TASK BRIEF. Scan the data for "포함되어" and copy each matching line.

MATERIAL PROVIDED.
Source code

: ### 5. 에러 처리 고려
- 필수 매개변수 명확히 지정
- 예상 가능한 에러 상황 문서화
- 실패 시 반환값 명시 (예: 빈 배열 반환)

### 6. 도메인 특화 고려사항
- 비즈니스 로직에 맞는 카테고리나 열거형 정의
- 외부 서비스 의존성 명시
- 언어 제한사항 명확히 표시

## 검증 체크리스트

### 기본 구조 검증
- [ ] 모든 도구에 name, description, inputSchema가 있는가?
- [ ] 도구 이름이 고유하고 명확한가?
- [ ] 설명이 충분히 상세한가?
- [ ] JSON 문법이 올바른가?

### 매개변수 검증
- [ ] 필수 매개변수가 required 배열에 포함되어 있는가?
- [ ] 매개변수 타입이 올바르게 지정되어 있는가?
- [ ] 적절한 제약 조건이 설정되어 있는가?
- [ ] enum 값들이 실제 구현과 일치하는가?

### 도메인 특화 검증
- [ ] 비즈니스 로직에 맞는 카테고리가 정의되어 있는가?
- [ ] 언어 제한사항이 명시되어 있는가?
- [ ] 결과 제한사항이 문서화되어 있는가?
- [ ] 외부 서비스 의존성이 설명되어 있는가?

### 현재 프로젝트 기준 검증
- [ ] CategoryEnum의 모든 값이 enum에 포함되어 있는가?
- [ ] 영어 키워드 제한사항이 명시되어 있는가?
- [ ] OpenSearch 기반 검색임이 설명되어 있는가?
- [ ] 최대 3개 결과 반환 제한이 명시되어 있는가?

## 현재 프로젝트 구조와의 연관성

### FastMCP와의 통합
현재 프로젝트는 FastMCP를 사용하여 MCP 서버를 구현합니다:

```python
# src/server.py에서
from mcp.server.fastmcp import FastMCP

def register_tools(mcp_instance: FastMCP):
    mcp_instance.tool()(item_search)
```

RESULT OF THIS EXERCISE.
- [ ] 필수 매개변수가 required 배열에 포함되어 있는가?
- [ ] CategoryEnum의 모든 값이 enum에 포함되어 있는가?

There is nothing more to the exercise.